Asien besser verstehen

Die Bürgergemeinde hatte den Asien-Kenner und Diplomaten Hans Jakob Roth eingeladen, um über Gesellschaften des Fernen Ostens zu referieren.

Kennt den Fernen Osten: Hans Jakob Roth lebte jahrelang in China.  Foto: Caspar Reimer
Kennt den Fernen Osten: Hans Jakob Roth lebte jahrelang in China. Foto: Caspar Reimer

Nach Vorträgen von Ulrich Tilgner über den Nahen Osten (2006), Peter Achten über China (2010) und Peter Gysling über Russland (2015) hat die Bürgergemeinde Reinach am Mittwoch vergangener Woche den Asien-Kenner und Diplomaten Hans Jakob Roth eingeladen. Der Abend unter dem Titel «Aktuelle Entwicklung im asiatischen Raum im globalen Kontext» widmete sich nicht konkreten politischen Ereignissen in Fernost, sondern beleuchtete angesichts der Globalisierung die Mentalitätsunterschiede zwischen den westlichen Individualgesellschaften und den Kollektivgesellschaften im asiatischen Raum.

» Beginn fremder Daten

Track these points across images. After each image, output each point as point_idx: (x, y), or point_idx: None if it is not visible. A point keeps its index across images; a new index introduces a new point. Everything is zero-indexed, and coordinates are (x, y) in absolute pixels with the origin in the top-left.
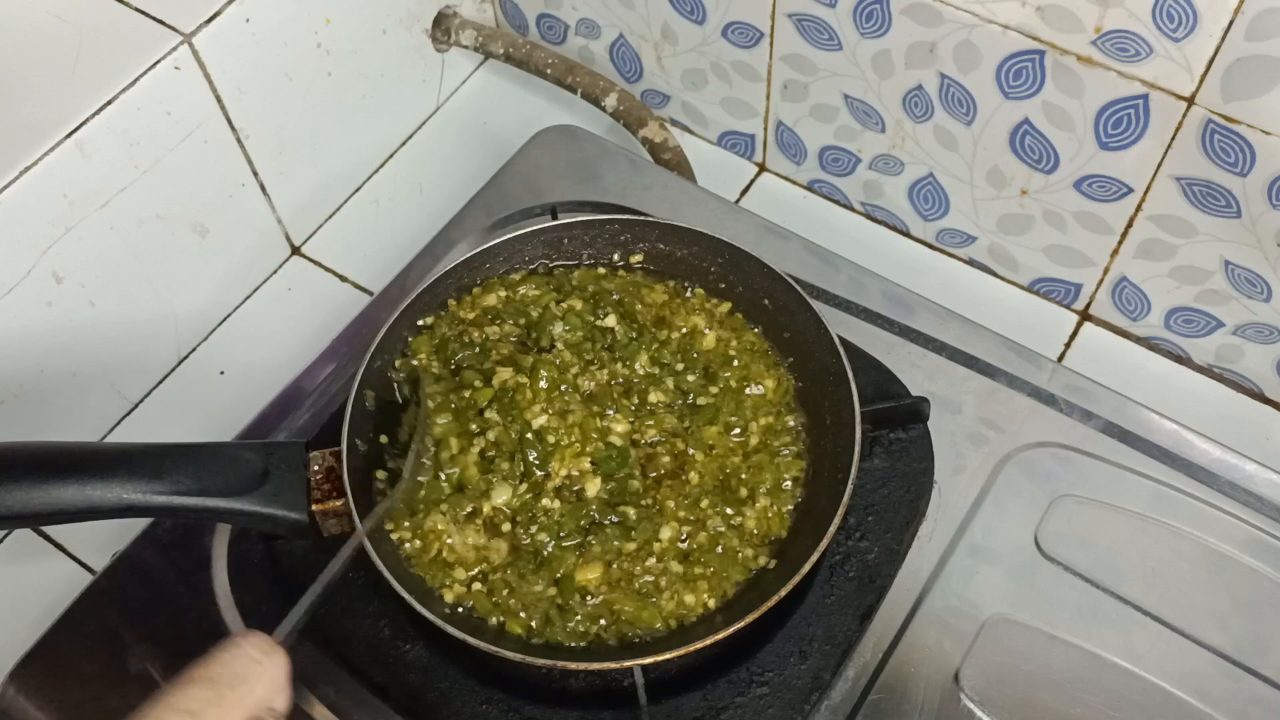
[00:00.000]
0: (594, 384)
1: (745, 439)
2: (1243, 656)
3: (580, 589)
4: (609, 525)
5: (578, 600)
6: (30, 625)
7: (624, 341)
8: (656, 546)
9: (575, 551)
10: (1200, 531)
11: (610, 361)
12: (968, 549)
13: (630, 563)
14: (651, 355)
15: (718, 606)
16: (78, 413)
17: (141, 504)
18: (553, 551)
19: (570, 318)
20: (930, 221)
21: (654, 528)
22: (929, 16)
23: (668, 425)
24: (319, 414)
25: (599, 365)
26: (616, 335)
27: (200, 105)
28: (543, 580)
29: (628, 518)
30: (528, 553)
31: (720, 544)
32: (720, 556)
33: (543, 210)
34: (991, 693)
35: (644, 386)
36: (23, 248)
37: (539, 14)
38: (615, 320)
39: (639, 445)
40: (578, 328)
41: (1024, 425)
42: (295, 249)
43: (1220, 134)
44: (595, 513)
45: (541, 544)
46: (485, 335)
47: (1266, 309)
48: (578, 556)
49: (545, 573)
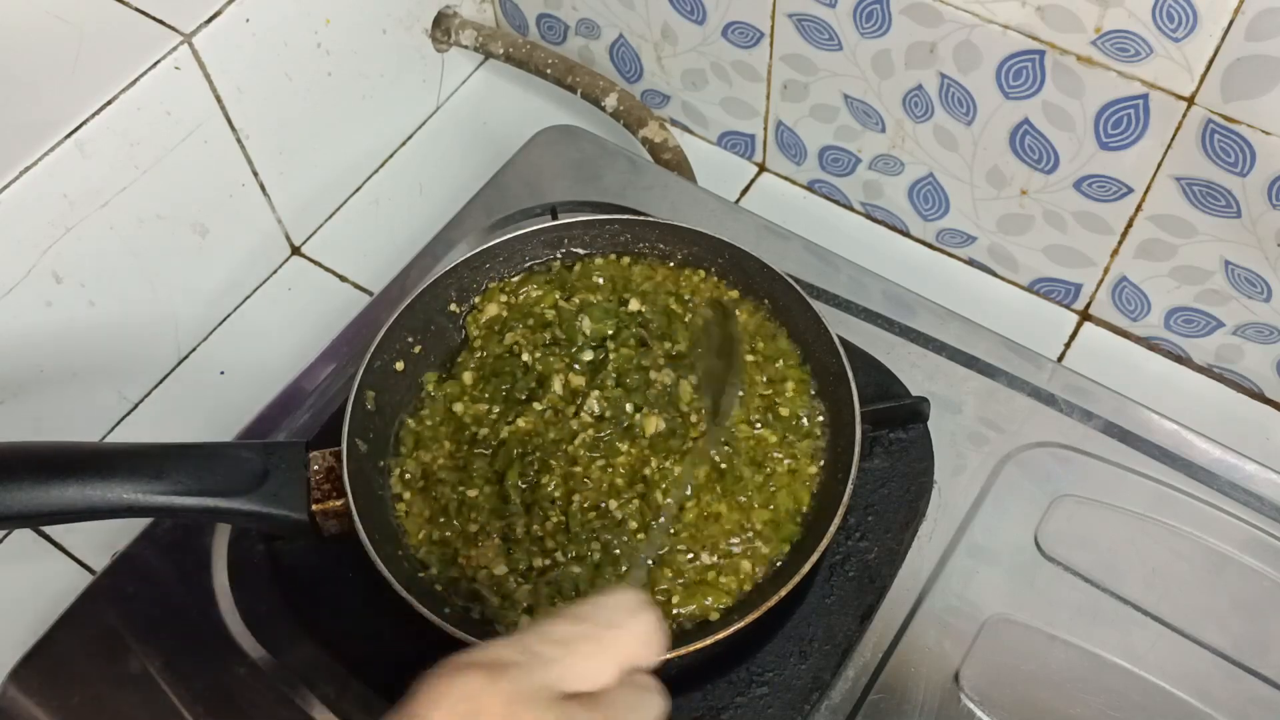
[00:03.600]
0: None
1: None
2: (1243, 656)
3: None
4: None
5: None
6: (30, 625)
7: (655, 323)
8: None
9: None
10: (1200, 531)
11: (648, 344)
12: (968, 549)
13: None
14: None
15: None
16: (78, 413)
17: (141, 504)
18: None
19: (592, 310)
20: (930, 221)
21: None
22: (929, 16)
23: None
24: (319, 414)
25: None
26: (646, 317)
27: (200, 105)
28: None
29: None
30: (556, 581)
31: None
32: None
33: (543, 210)
34: (991, 693)
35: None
36: (23, 248)
37: (539, 14)
38: (639, 304)
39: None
40: (607, 317)
41: (1024, 425)
42: (295, 249)
43: (1220, 134)
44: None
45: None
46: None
47: (1266, 309)
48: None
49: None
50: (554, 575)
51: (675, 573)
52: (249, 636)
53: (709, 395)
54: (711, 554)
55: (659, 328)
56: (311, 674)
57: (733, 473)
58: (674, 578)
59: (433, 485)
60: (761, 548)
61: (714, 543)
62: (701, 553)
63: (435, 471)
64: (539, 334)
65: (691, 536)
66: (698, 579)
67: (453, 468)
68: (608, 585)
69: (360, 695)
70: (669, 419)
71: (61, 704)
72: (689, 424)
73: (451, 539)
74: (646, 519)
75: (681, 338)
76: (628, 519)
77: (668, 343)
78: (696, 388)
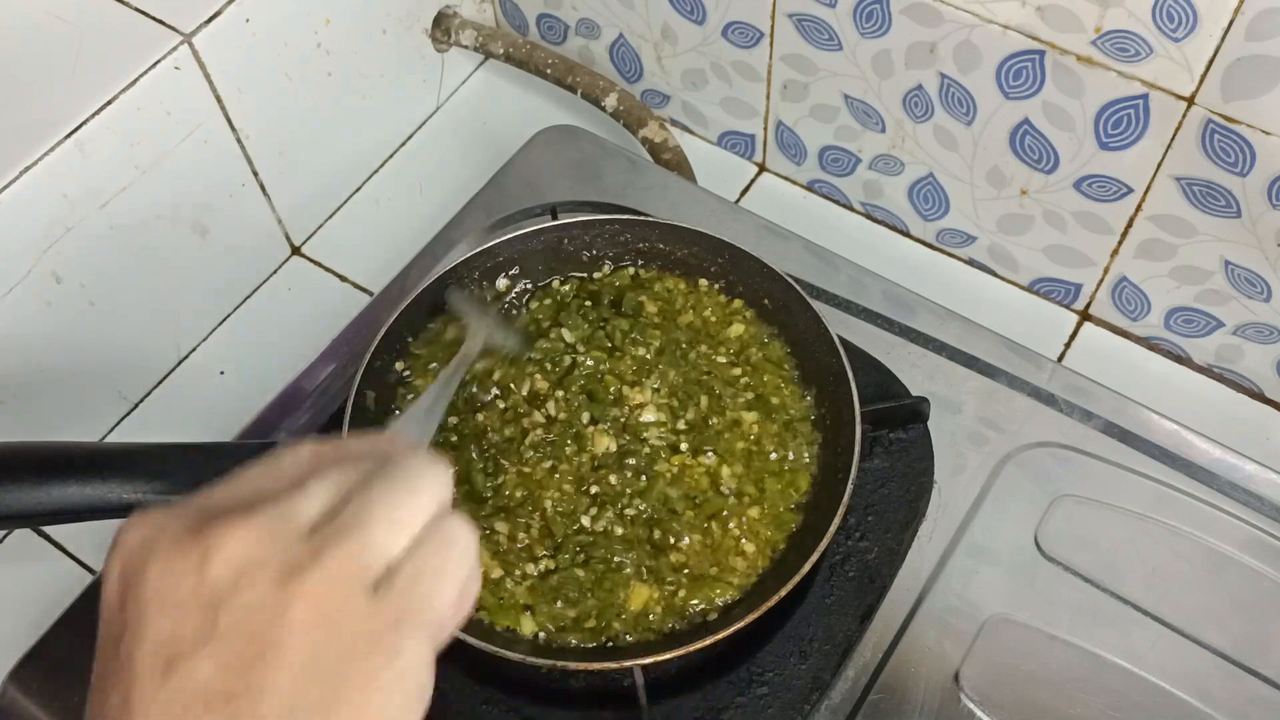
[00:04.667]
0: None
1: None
2: (1243, 656)
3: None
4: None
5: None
6: (30, 625)
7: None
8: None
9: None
10: (1200, 531)
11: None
12: (968, 549)
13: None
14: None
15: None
16: (78, 413)
17: (141, 504)
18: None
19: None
20: (930, 221)
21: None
22: (929, 16)
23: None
24: (319, 414)
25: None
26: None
27: (200, 105)
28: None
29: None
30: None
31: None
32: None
33: (543, 210)
34: (991, 693)
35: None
36: (23, 248)
37: (539, 14)
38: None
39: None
40: (580, 326)
41: (1024, 425)
42: (295, 249)
43: (1220, 134)
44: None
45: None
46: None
47: (1266, 309)
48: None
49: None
50: (554, 580)
51: (678, 566)
52: None
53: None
54: (714, 544)
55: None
56: None
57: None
58: (678, 570)
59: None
60: (764, 531)
61: (715, 535)
62: (703, 547)
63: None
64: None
65: (691, 525)
66: (699, 574)
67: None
68: (613, 587)
69: None
70: (623, 442)
71: (61, 704)
72: (648, 451)
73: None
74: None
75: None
76: (611, 527)
77: (640, 349)
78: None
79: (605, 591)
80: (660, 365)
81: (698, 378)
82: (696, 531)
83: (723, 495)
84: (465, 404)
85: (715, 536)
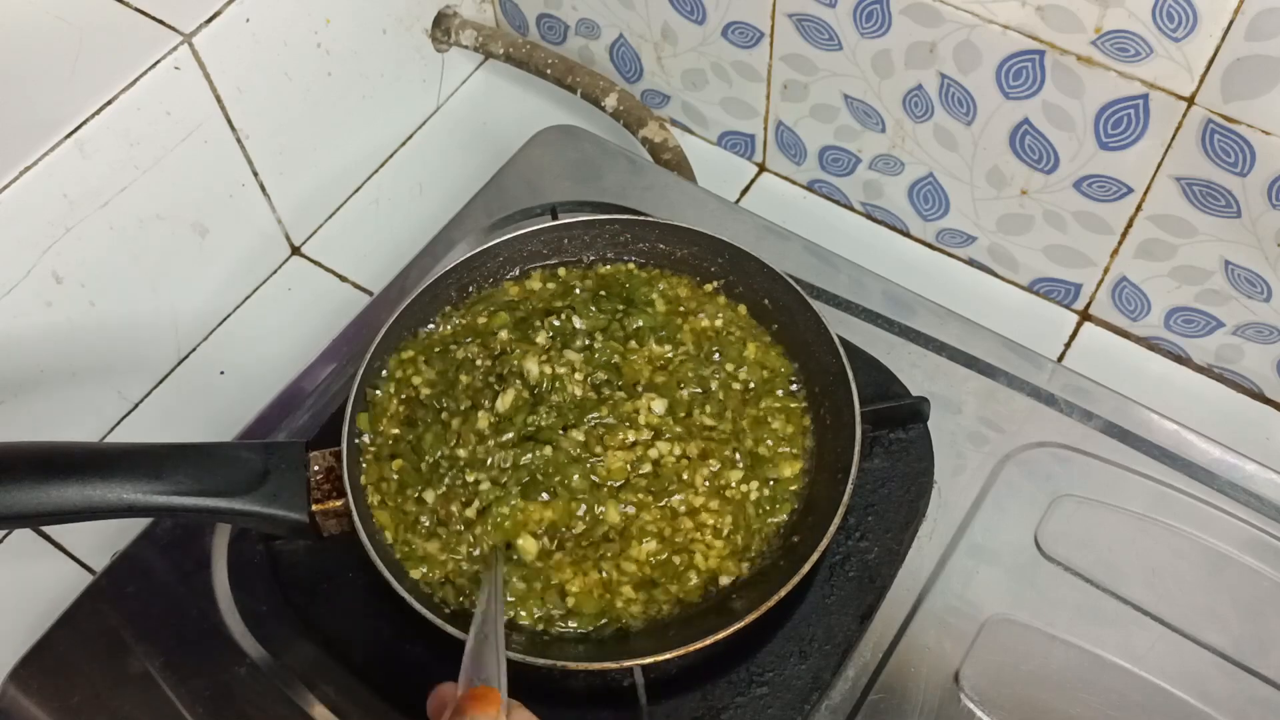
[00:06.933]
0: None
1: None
2: (1243, 656)
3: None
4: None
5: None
6: (30, 625)
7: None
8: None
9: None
10: (1200, 531)
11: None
12: (968, 549)
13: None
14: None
15: (729, 588)
16: (78, 413)
17: (141, 504)
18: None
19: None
20: (930, 221)
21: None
22: (929, 16)
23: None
24: (319, 414)
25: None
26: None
27: (200, 105)
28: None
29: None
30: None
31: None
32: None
33: (543, 210)
34: (991, 693)
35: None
36: (23, 248)
37: (539, 14)
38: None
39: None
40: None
41: (1024, 425)
42: (295, 249)
43: (1220, 134)
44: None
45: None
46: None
47: (1266, 309)
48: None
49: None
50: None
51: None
52: (249, 636)
53: None
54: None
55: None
56: (311, 674)
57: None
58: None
59: (398, 491)
60: (764, 531)
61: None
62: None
63: (393, 474)
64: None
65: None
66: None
67: (413, 468)
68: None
69: (360, 695)
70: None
71: (61, 704)
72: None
73: (437, 545)
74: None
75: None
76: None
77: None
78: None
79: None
80: (673, 365)
81: (702, 379)
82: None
83: (725, 498)
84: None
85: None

Roth konnte darüber einiges berichten, schliesslich war er über 30 Jahre in Asien als Diplomat tätig, darunter sechs Jahre in Japan, je fünf Jahre in Peking und Schanghai sowie vier Jahre in Hongkong. Es sei sehr wichtig, dass die westlichen Gesellschaften sich mit den Werten anderer Kulturen auseinandersetzten: «Die Zeit, als der Westen sich alleine auf seine Werte berufen konnte, sind vorbei. Es ist deshalb notwendig, dass wir die Kulturen in Asien nicht aufgrund unserer Werte beurteilen, sondern wirklich versuchen zu verstehen, warum es dort anders läuft», so Roth. Politisch betrifft dies etwa die Auslegung der Menschenrechte, die westliche Länder gerne als Druckmittel anwenden: «In Japan oder China steht nicht wie bei uns die Freiheit des Einzelnen an oberster Stelle, sondern die Verpflichtung des Einzelnen gegenüber der Gruppe.» Die Rechte des Individuums, aus denen die Menschenrechte abgeleitet werden, würden in diesen Gesellschaften nicht verstanden: In China oder Japan hat sich die einzelne Person nie so stark von der Gruppe und vom Staat getrennt, wie das in westlichen Gesellschaften im Zuge der Renaissance und Aufklärung geschehen ist.

Harmonie und Nähe

Anschaulich wurde Roth, als er vom Unterschied in der Wahrnehmung von Eigen- und Fremdgruppe berichtete: «Die Unterscheidung zwischen eigener Gruppe und Fremdem ist in Asien viel ausgeprägter als bei uns.» Innerhalb der eigenen Gruppe herrscht untereinander eine grosse Nähe und Harmonie. So würde etwa niemand eine Meinung vertreten, die von jener der eigenen Gruppe zu stark abweicht. Die Kehrseite davon: Alles ausserhalb der eigenen Gruppe wird mehr oder weniger ignoriert und nicht für wichtig befunden. Deshalb sei es für westliche Unternehmer, die sich im asiatischen Raum betätigen, extrem wichtig, eine persönliche Beziehung zu den Mitarbeitern aufzubauen. Diese ist entscheidend, damit sich die Mitarbeiterin, der Mitarbeiter loyal zur Firma verhält.

Ein Leben im Fluss

«In asiatischen Gesellschaften leben die Menschen stärker im Augenblick, sind situativ ausgerichtet», erzählt Roth. «Man redet viel weniger über mögliche Probleme von Morgen, denn dies würde Energie vom Augenblick abziehen.» Das Situative gehe in alle Bereiche hinein, sogar in die Rechtssicherheit: «Passiert ein Unfall, wird nicht nach festen Regeln eine Strafe verhängt, sondern die Situation als Ganzes beurteilt.» Hier können westliche Gesellschaften von jenen aus Fernost einiges lernen, so Roth. Und er sagt: «Es geht nicht darum, zu beurteilen, was besser oder schlechter ist. Es geht nur um das gegenseitige Verständnis.» Dadurch können sich die beiden Kulturen – so unterschiedlich sie auch sind – aufeinander zubewegen.